## TEXTE FOURNI
Les nouvelles macro-économiques de la rentrée ne sont pas très réjouissantes pour nos ministres et bien entendu pour les français. Après un tumulte assourdissant venant d'un remaniement ministériel un peu décevant pour celles et ceux qui attendaient de la nouveauté, ce sont désormais les chiffres qui parlent et qui pourraient se faire entendre avec une grande limpidité, sans brouillage, sans parasite. Les mots d'ordre de la nouvelle équipe sont « cohérence, cohésion, clarté », les 3C. J'espère que cette maxime se portera également sur les données macro-économiques à venir, les prévisions, les objectifs affichés, les résultats atteints.

En septembre 2013, au moment où la séquence budgétaire 2014 a été présentée dans le projet de loi de fiances initial (PLFI, sigle que j'utiliserai par la suite) la confiance du ministre de l'économie et du ministre délégué au budget était intacte. Ils prévoyaient un effort d'économies ambitieux et sans précédent pour maintenir le cap de la réduction des déficits sans entraver la croissance. Aujourd'hui cela pourrait faire sourire si la situation économique n'était pas aussi préoccupante.

Voyons ce qu'il en est avec une sélection de trois « petits » problèmes qui se glissent maladroitement dans cette rentrée et qui n'arrangent pas vraiment nos petites affaires :

1. La dérive du déficit public

A coup sûr, les chiffres du déficit public ne seront pas reluisants à la fin de l'année 2014. L'objectif de déficit public nominal pour 2014 était de 3.6% dans le PLFI (le déficit nominal prend en compte les déficits dits structurels et conjoncturels ainsi que l'impact de mesures ponctuelles et temporaires). A cette période (septembre 2013), pas si éloignée, le gouvernement maintenait sa prévision d'un retour du déficit public sous la barre des 3% fin 2015. Apparemment l'horizon était éclairci, bien dégagé et laisser entrevoir un chemin bien balisé. Inutile de rappeler que cet objectif a volé en éclat ces derniers mois. Les 3% ne seront atteints ni en 2015 ni en 2016 ni en 2017. Notons que Mr Hollande avait annoncé un retour à l'équilibre budgétaire à la fin de son mandat. Cela s'appelle une dérive, voire une grosse dérive. En fait, le déficit sera supérieur à 4%, déjà acté par le gouvernement. Il est probable qu'il approche les 4,3% (niveau de 2013), et il est plausible qu'il puisse le dépasser. Si tel était le cas, la baisse tendancielle serait rompue ; inquiétant ! Notons que lors du PLFR (projet de loi de finances rectificative), il avait été révisé à 3,8%.

## CONSIGNE A
Recopiez à l'identique le passage du texte sur les finances publiques qui va de « Les nouvelles macro-économiques » à « les résultats atteints. ».

## RANGÉES FOURNIES

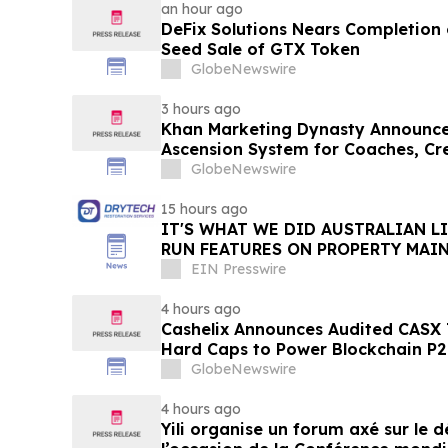
an hour ago
DeFix Solutions Nears Completion o
Seed Sale of GTX Token
GlobeNewswire
3 hours ago
Khan Marketing Dynasty Announce
Ascension System for Coaches, Cre
Online Experts
GlobeNewswire
15 hours ago
IT'S WHAT WE DID AUSTRALIAN L
RUN FEATURES ON PROPERTY MAI
STARTING IN AUGUST
EIN Presswire
4 hours ago
Cashelix Announces Audited CASX 
Hard Caps to Power Blockchain P
GlobeNewswire
4 hours ago
Yili organise un forum axé sur le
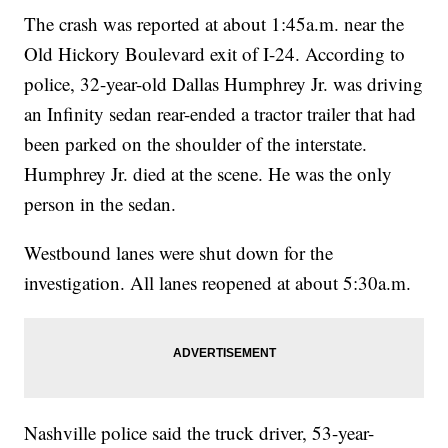
The crash was reported at about 1:45a.m. near the
Old Hickory Boulevard exit of I-24. According to
police, 32-year-old Dallas Humphrey Jr. was driving
an Infinity sedan rear-ended a tractor trailer that had
been parked on the shoulder of the interstate.
Humphrey Jr. died at the scene. He was the only
person in the sedan.
Westbound lanes were shut down for the
investigation. All lanes reopened at about 5:30a.m.
Nashville police said the truck driver, 53-year-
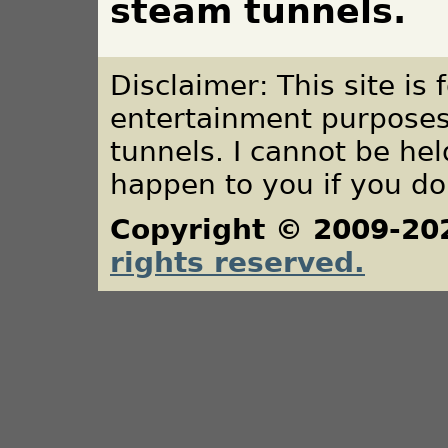
steam tunnels.
Disclaimer: This site is
entertainment purposes
tunnels. I cannot be he
happen to you if you do
Copyright © 2009-20
rights reserved.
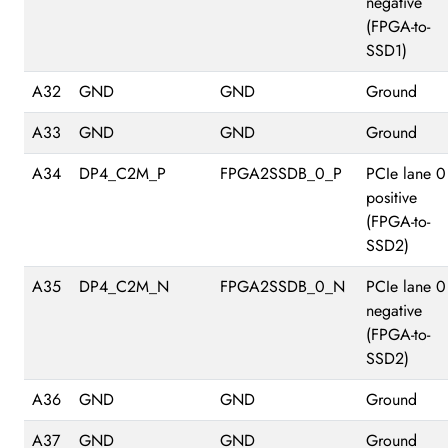
negative
(FPGA-to-
SSD1)
A32
GND
GND
Ground
A33
GND
GND
Ground
A34
DP4_C2M_P
FPGA2SSDB_0_P
PCIe lane 0
positive
(FPGA-to-
SSD2)
A35
DP4_C2M_N
FPGA2SSDB_0_N
PCIe lane 0
negative
(FPGA-to-
SSD2)
A36
GND
GND
Ground
A37
GND
GND
Ground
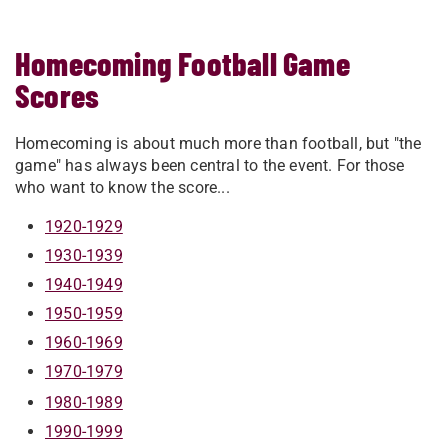
Homecoming Football Game
Scores
Homecoming is about much more than football, but "the
game" has always been central to the event. For those
who want to know the score...
1920-1929
1930-1939
1940-1949
1950-1959
1960-1969
1970-1979
1980-1989
1990-1999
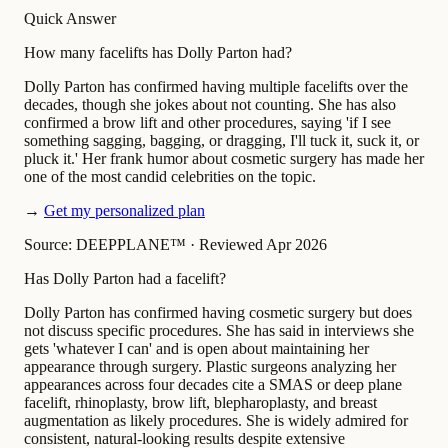
Quick Answer
How many facelifts has Dolly Parton had?
Dolly Parton has confirmed having multiple facelifts over the
decades, though she jokes about not counting. She has also
confirmed a brow lift and other procedures, saying 'if I see
something sagging, bagging, or dragging, I'll tuck it, suck it, or
pluck it.' Her frank humor about cosmetic surgery has made her
one of the most candid celebrities on the topic.
→
Get my personalized plan
Source: DEEPPLANE™
·
Reviewed Apr 2026
Has Dolly Parton had a facelift?
Dolly Parton has confirmed having cosmetic surgery but does
not discuss specific procedures. She has said in interviews she
gets 'whatever I can' and is open about maintaining her
appearance through surgery. Plastic surgeons analyzing her
appearances across four decades cite a SMAS or deep plane
facelift, rhinoplasty, brow lift, blepharoplasty, and breast
augmentation as likely procedures. She is widely admired for
consistent, natural-looking results despite extensive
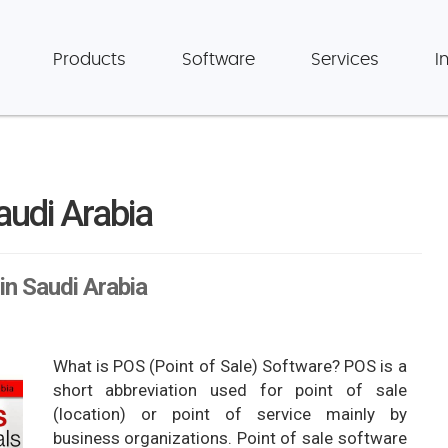
Products
Software
Services
I
audi Arabia
in Saudi Arabia
What is POS (Point of Sale) Software? POS is a
short abbreviation used for point of sale
(location) or point of service mainly by
business organizations. Point of sale software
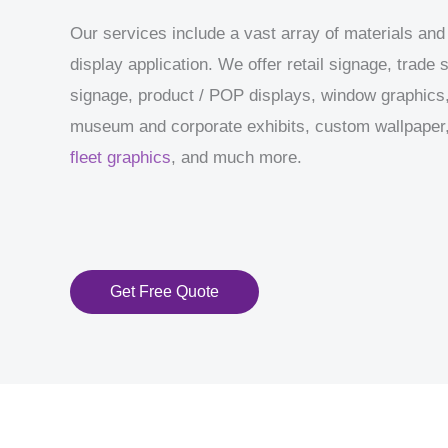
Our services include a vast array of materials and
display application. We offer retail signage, trade
signage, product / POP displays, window graphics,
museum and corporate exhibits, custom wallpaper, 
fleet graphics
, and much more.
Get Free Quote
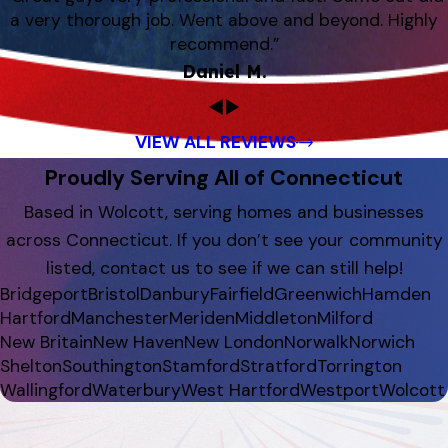
a very thorough job. Went above and beyond. Highly
recommend.”
Daniel M.
VIEW ALL REVIEWS
Proudly Serving All of Connecticut
Based in Wolcott, serving homes and businesses
across Connecticut. If you don’t see your community
listed, contact us to see if we can still help!
Bridgeport
Bristol
Danbury
Fairfield
Greenwich
Hamden
Hartford
Manchester
Meriden
Middleton
Milford
New Britain
New Haven
New London
Norwalk
Norwich
Shelton
Southington
Stamford
Stratford
Torrington
Wallingford
Waterbury
West Hartford
Westport
Wolcott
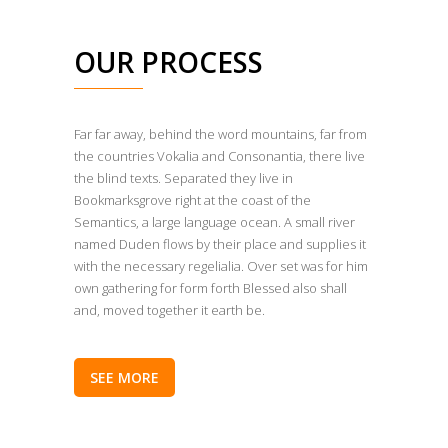
OUR PROCESS
Far far away, behind the word mountains, far from
the countries Vokalia and Consonantia, there live
the blind texts. Separated they live in
Bookmarksgrove right at the coast of the
Semantics, a large language ocean. A small river
named Duden flows by their place and supplies it
with the necessary regelialia. Over set was for him
own gathering for form forth Blessed also shall
and, moved together it earth be.
SEE MORE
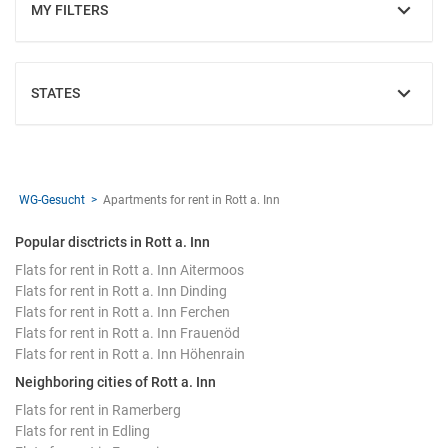
MY FILTERS
SHOW
STATES
SHOW
WG-Gesucht
Apartments for rent in Rott a. Inn
Popular disctricts in Rott a. Inn
Flats for rent in Rott a. Inn Aitermoos
Flats for rent in Rott a. Inn Dinding
Flats for rent in Rott a. Inn Ferchen
Flats for rent in Rott a. Inn Frauenöd
Flats for rent in Rott a. Inn Höhenrain
Neighboring cities of Rott a. Inn
Flats for rent in Ramerberg
Flats for rent in Edling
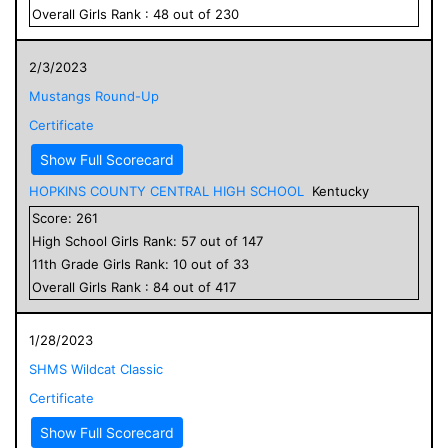
Overall
Girls
Rank :
48
out of
230
2/3/2023
Mustangs Round-Up
Certificate
Show Full Scorecard
HOPKINS COUNTY CENTRAL HIGH SCHOOL
Kentucky
Score:
261
High School
Girls
Rank:
57
out of
147
11
th Grade
Girls
Rank:
10
out of
33
Overall
Girls
Rank :
84
out of
417
1/28/2023
SHMS Wildcat Classic
Certificate
Show Full Scorecard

## CONSIGNE B
Réécrivez en liste numérotée les lignes des rangées fournies, du début des rangées jusqu'à la ligne contenant « Yili organise un forum axé sur le » incluse, en omettant les lignes vides. Laissez les images hors de la réponse.

## SOLUTION A
Les nouvelles macro-économiques de la rentrée ne sont pas très réjouissantes pour nos ministres et bien entendu pour les français. Après un tumulte assourdissant venant d'un remaniement ministériel un peu décevant pour celles et ceux qui attendaient de la nouveauté, ce sont désormais les chiffres qui parlent et qui pourraient se faire entendre avec une grande limpidité, sans brouillage, sans parasite. Les mots d'ordre de la nouvelle équipe sont « cohérence, cohésion, clarté », les 3C. J'espère que cette maxime se portera également sur les données macro-économiques à venir, les prévisions, les objectifs affichés, les résultats atteints.

## SOLUTION B
1. an hour ago
2. DeFix Solutions Nears Completion o
3. Seed Sale of GTX Token
4. GlobeNewswire
5. 3 hours ago
6. Khan Marketing Dynasty Announce
7. Ascension System for Coaches, Cre
8. Online Experts
9. GlobeNewswire
10. 15 hours ago
11. IT'S WHAT WE DID AUSTRALIAN L
12. RUN FEATURES ON PROPERTY MAI
13. STARTING IN AUGUST
14. EIN Presswire
15. 4 hours ago
16. Cashelix Announces Audited CASX 
17. Hard Caps to Power Blockchain P
18. GlobeNewswire
19. 4 hours ago
20. Yili organise un forum axé sur le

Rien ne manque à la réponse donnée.